We assume that the input data is shuffled. If not, for example if the data is ordered by label, the method fails.

Step 1: Preprocessing

If the option is turned on, the algorithm first goes over a small sample of the data to learn its characteristics. For every feature and for the label, you learn the mean value and the standard deviation.

This information is used during training. Based on the configuration, you normalize the data. That is, you shift it to have mean zero and scale it to have unit standard deviation. When the auto (default) value is specified to decide the normalization you:

  • Shift and scale the label for regression problems, and leave it as is for classification problems

  • Always scale the features

  • Shift the features only for dense data

Step 2: Training

You train using a distributed implementation of stochastic gradient descent. The input allows you to control specifics of the optimization procedure by choosing the exact optimization algorithm, for example, Adam, Adagrad, SGD, and so on, and their parameters, such as momentum, learning rate, and the learning rate schedule. Without specified details, choose a default option that works for the majority of datasets.

During training, you simultaneously optimize multiple models, each with slightly different objectives: in other words, vary L1 or L2 regularization and try out different optimizer settings.

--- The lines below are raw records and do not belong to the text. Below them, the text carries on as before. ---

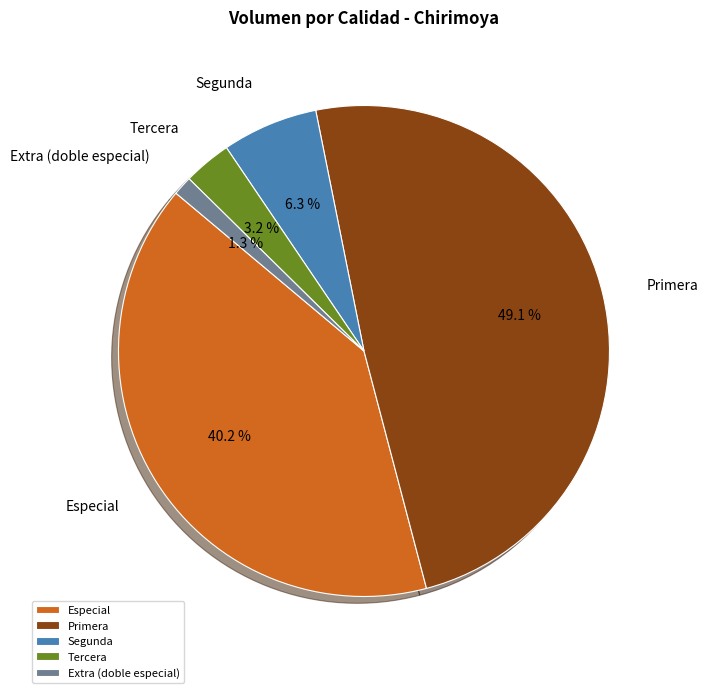

How much of the chart is everything except Especial?

59.8%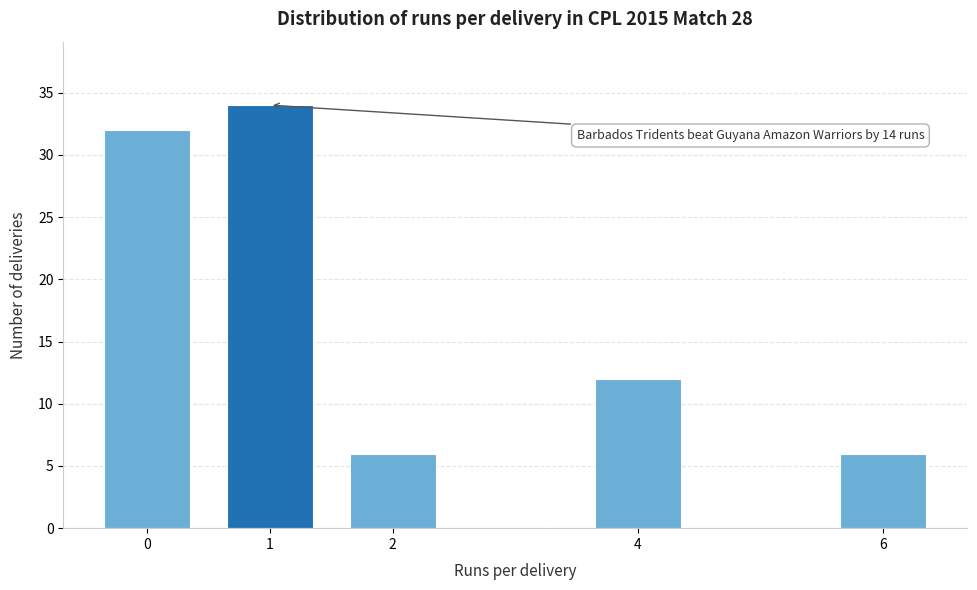

Reading left to right, transcribe all the data shown in this chart.

0=32	1=34	2=6	4=12	6=6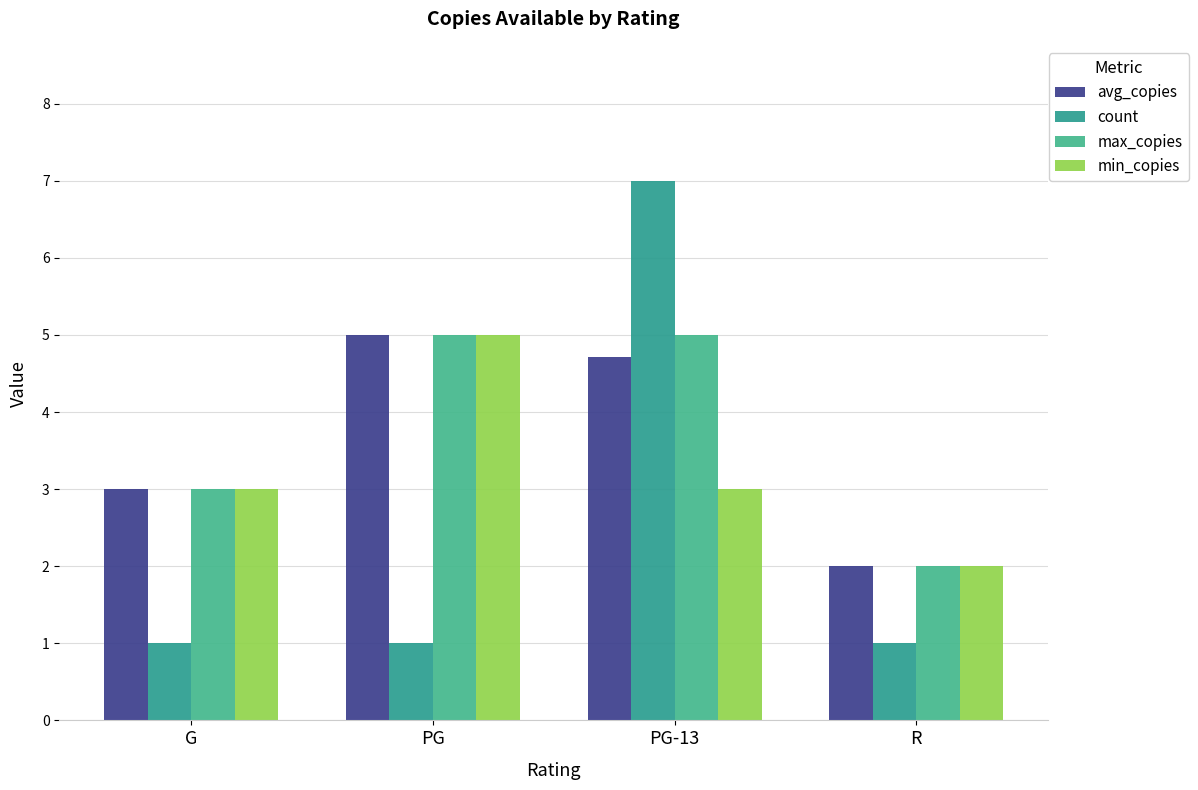

Does the chart contain any negative values?

No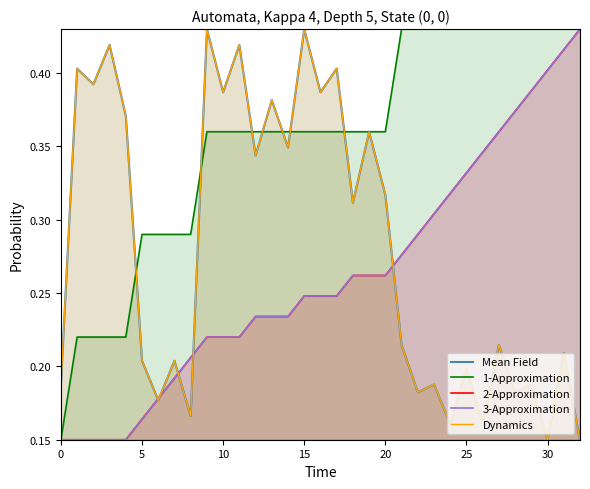

What is the total value across all series at 19?

1.6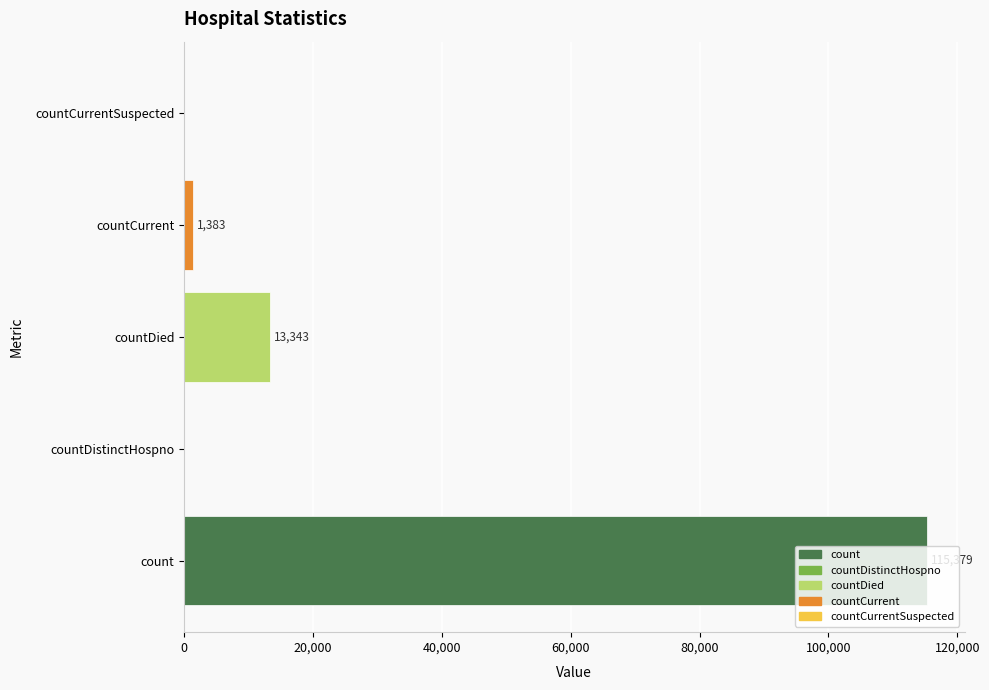

Is it true that the value at countDistinctHospno is 54861?

False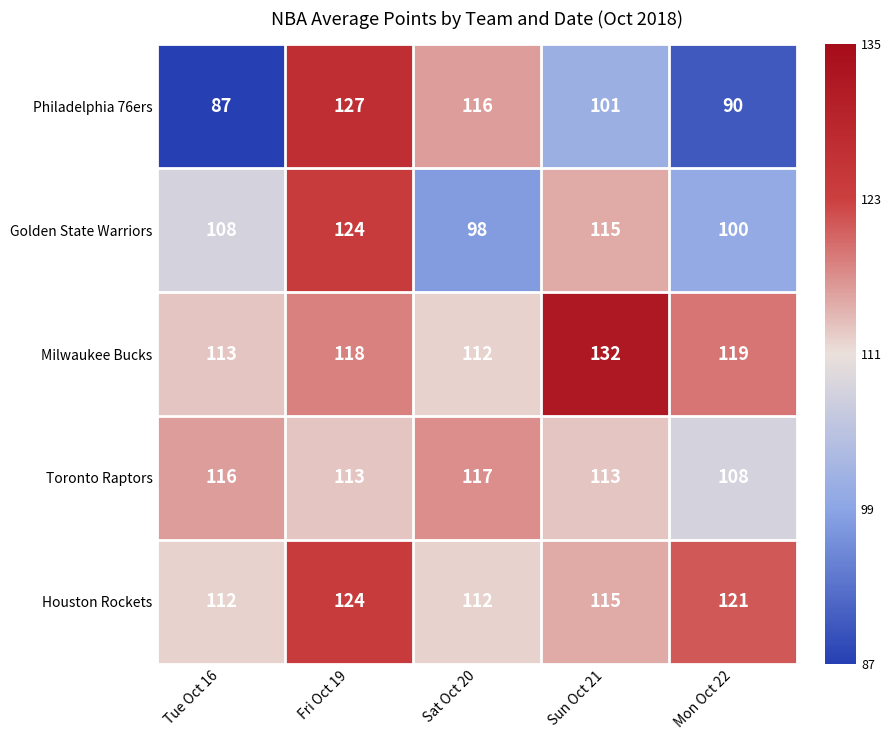

Between Tue Oct 16 and Fri Oct 19, which series saw the biggest shift?

Philadelphia 76ers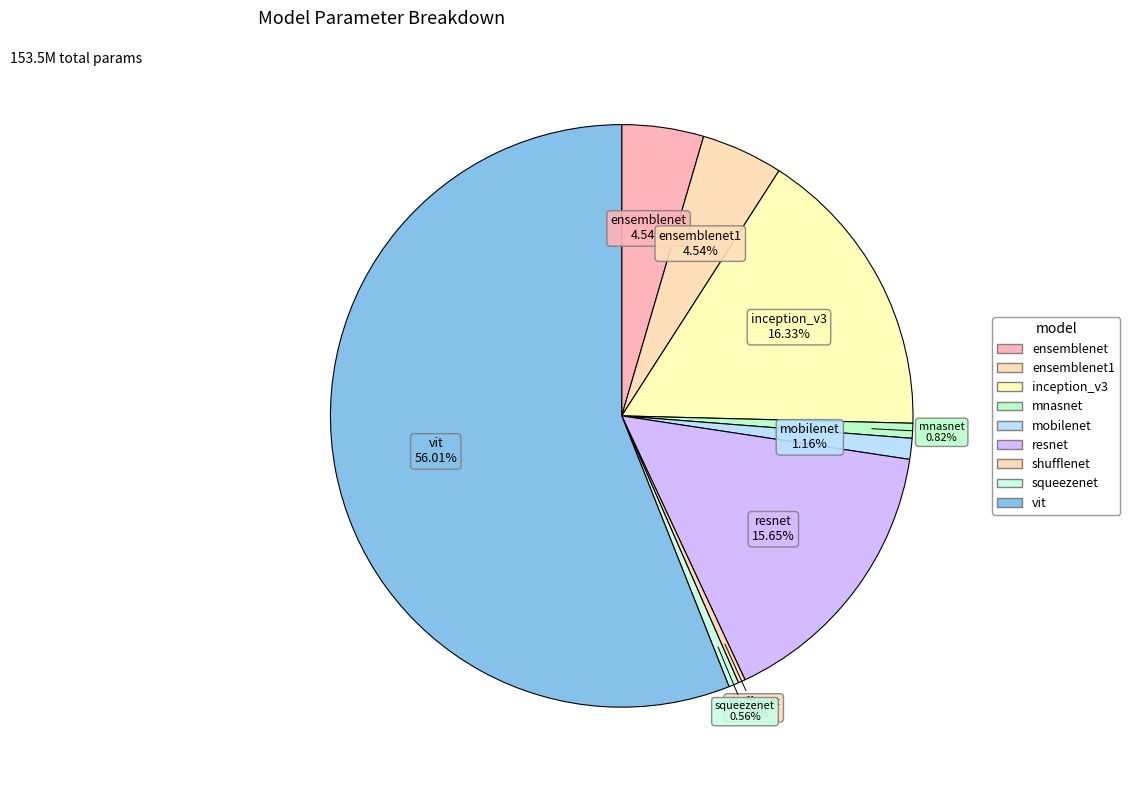

How many slices are in this pie chart?

9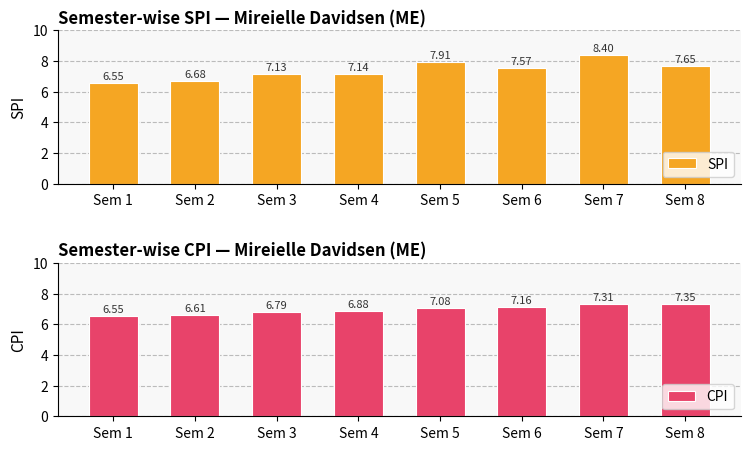

True or false: CPI has a value of 7.2 at Sem 6.

True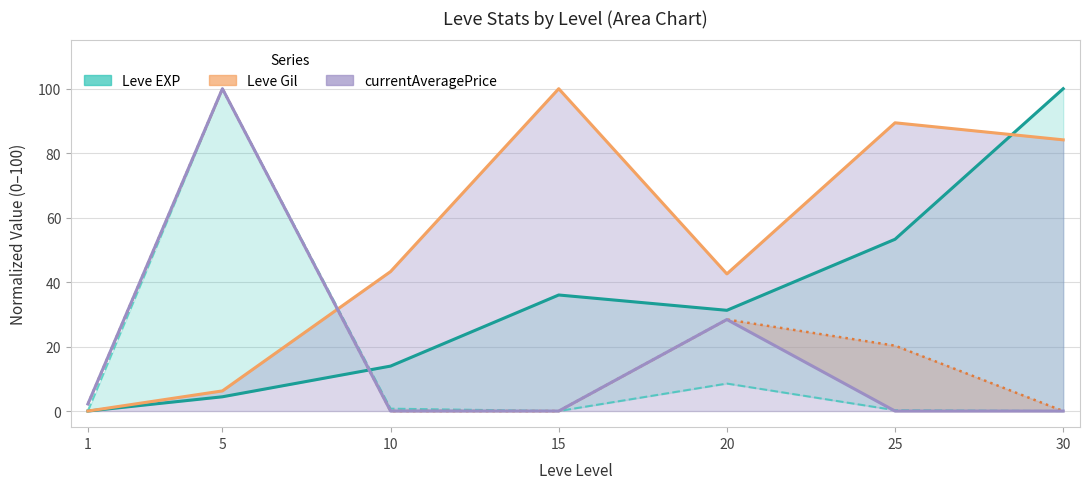

The Leve EXP series shows 19.4 at 10. True or false?

False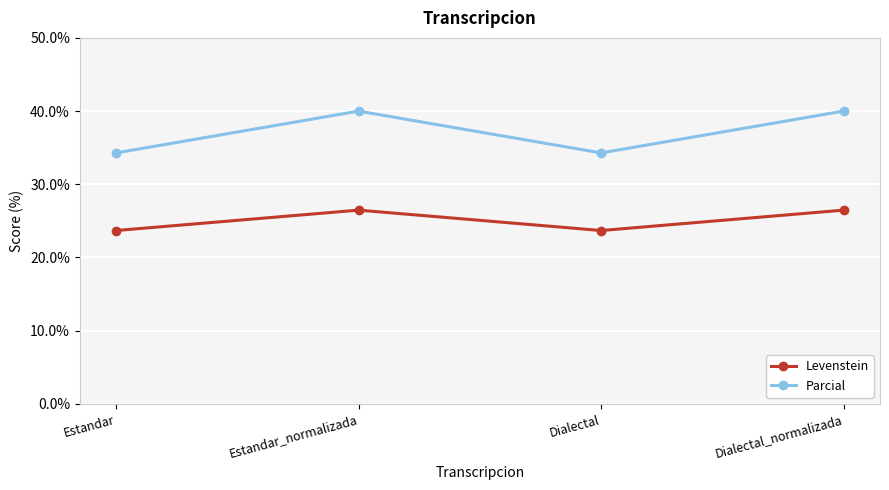

What is the difference between the highest and lowest values at Dialectal?

10.6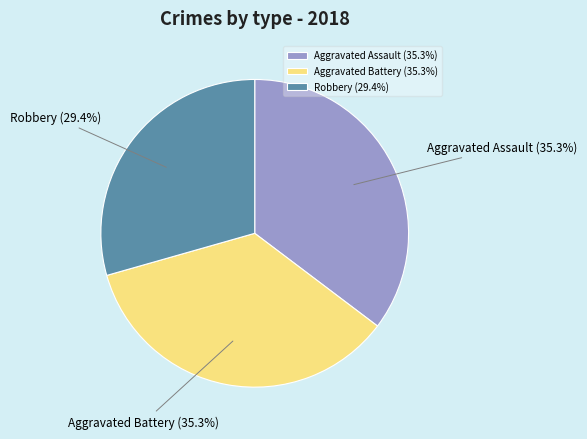

Is it true that Aggravated Assault is 45% of the pie?

False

Step 3: Validation and Setting the Threshold

When the training is done, evaluate the different models on a validation set. For regression problems, output the model obtaining the best score on the validation set. When the objective is classification, use a sample of (raw prediction, label) pairs to tune the threshold for a provided objective. The raw prediction is the output of the trained linear function. Allow classification objectives based on the predicted label, such as F1 measure, accuracy, precision@recall, and so on. Choose the model that achieves the best score on the validation set.

Note

If you don't provide a validation set, the algorithm optimizes over the training set. In such a scenario, avoid exploring different regularization procedures.